*STORED DATA*
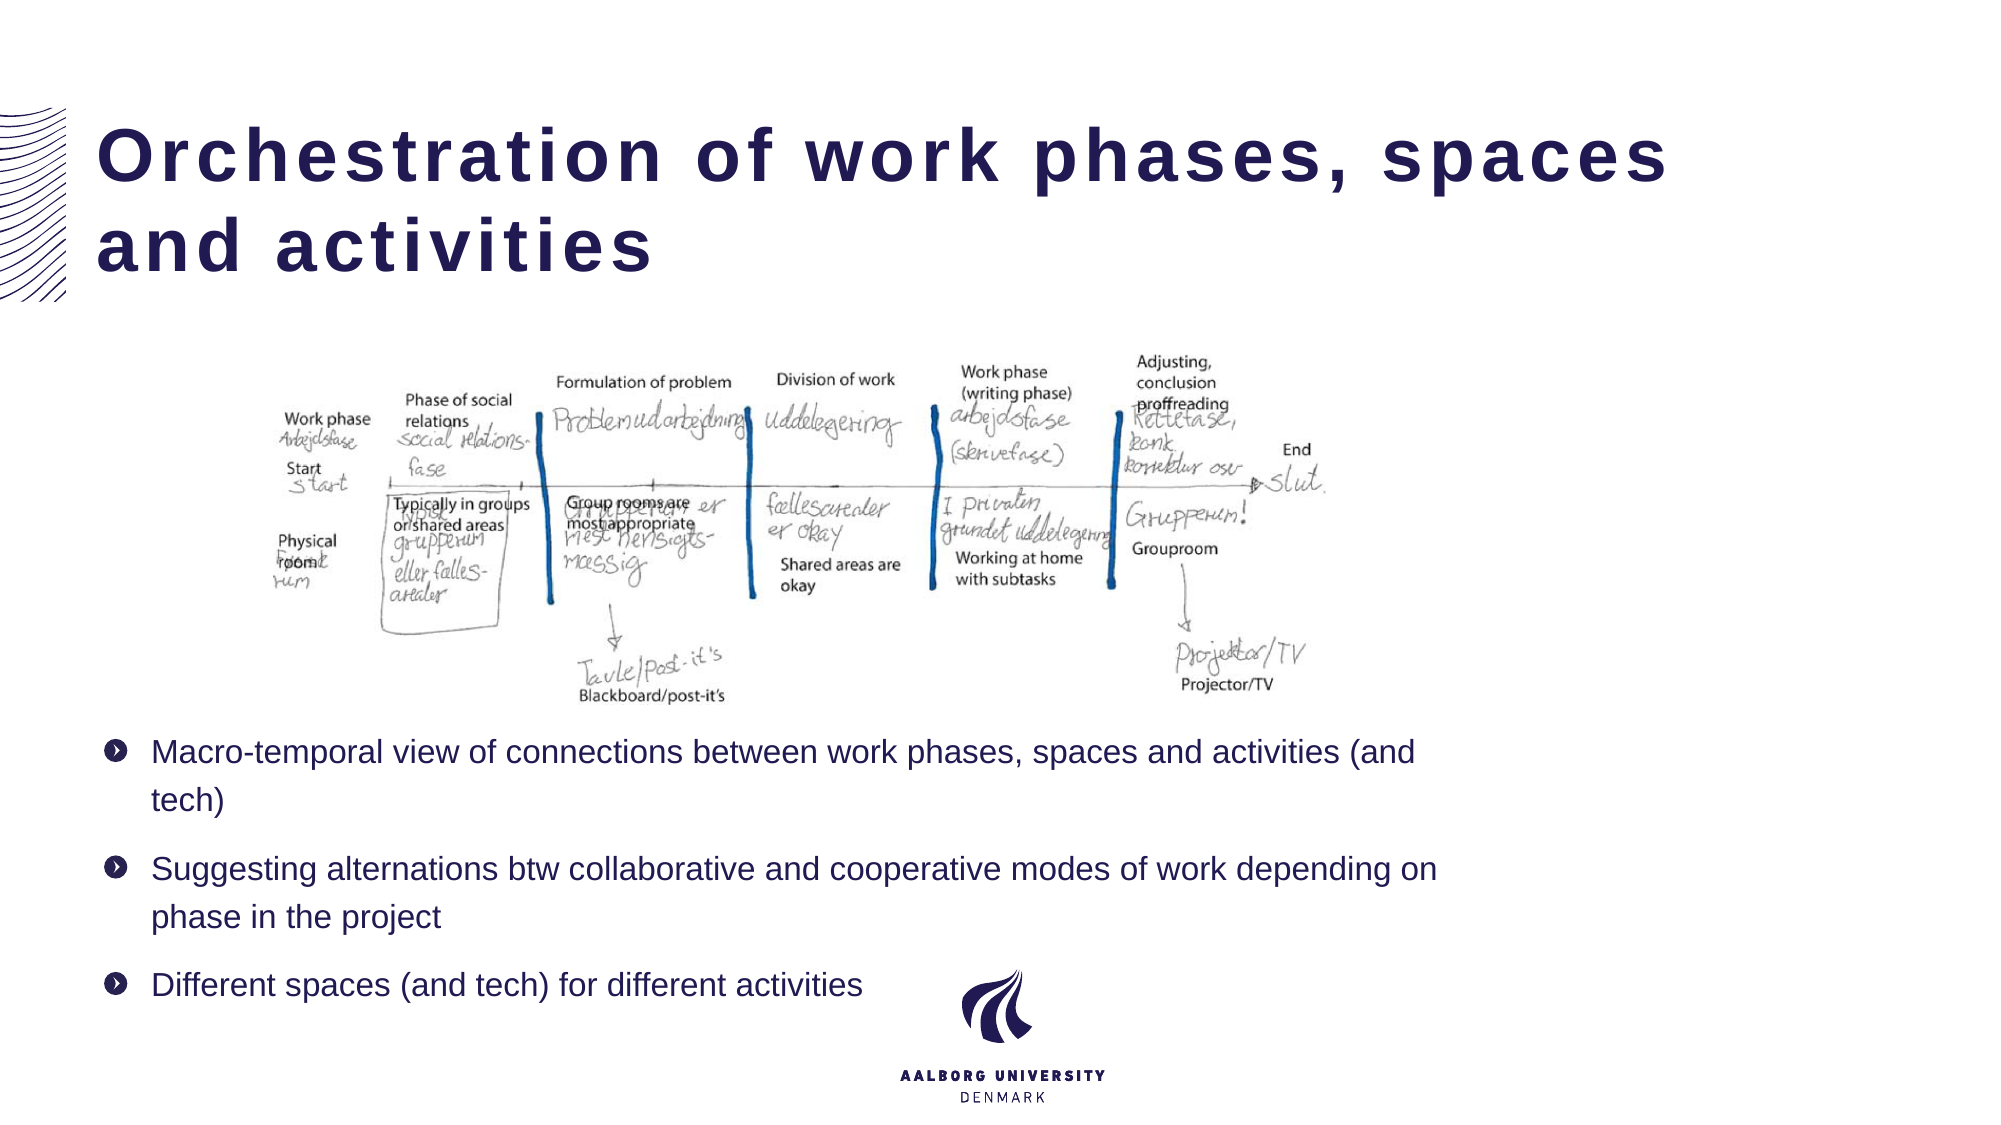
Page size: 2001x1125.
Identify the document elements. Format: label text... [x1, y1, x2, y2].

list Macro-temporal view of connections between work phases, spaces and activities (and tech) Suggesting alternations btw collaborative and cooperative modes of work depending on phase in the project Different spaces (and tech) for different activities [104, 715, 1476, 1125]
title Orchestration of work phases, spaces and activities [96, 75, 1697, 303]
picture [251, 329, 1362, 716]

--

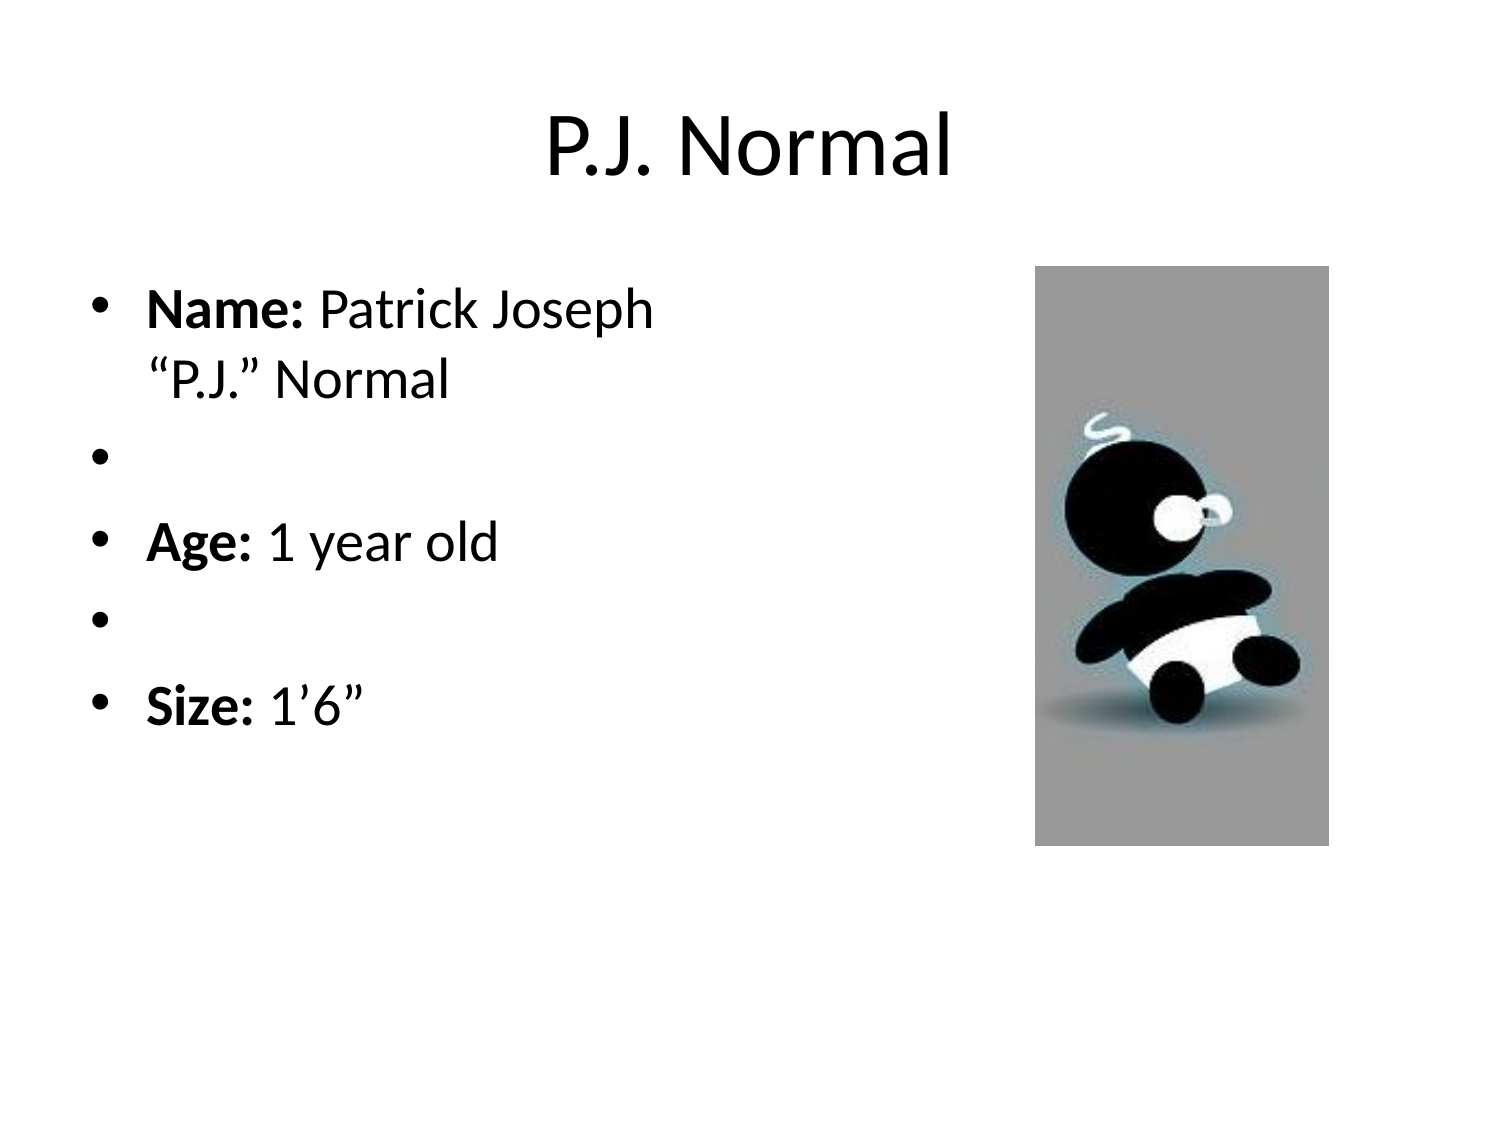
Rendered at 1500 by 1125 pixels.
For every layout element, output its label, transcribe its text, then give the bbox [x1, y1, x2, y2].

*WHAT TO DO*
What you give back must be the stretch above, starting at the line with "Rendered at 1500 by 1125 pixels." and ending at the line with "For every layout", copied exactly.

*YOUR SOLUTION*
Rendered at 1500 by 1125 pixels.
For every layout element, output its label, transcribe its text, then give the bbox [x1, y1, x2, y2].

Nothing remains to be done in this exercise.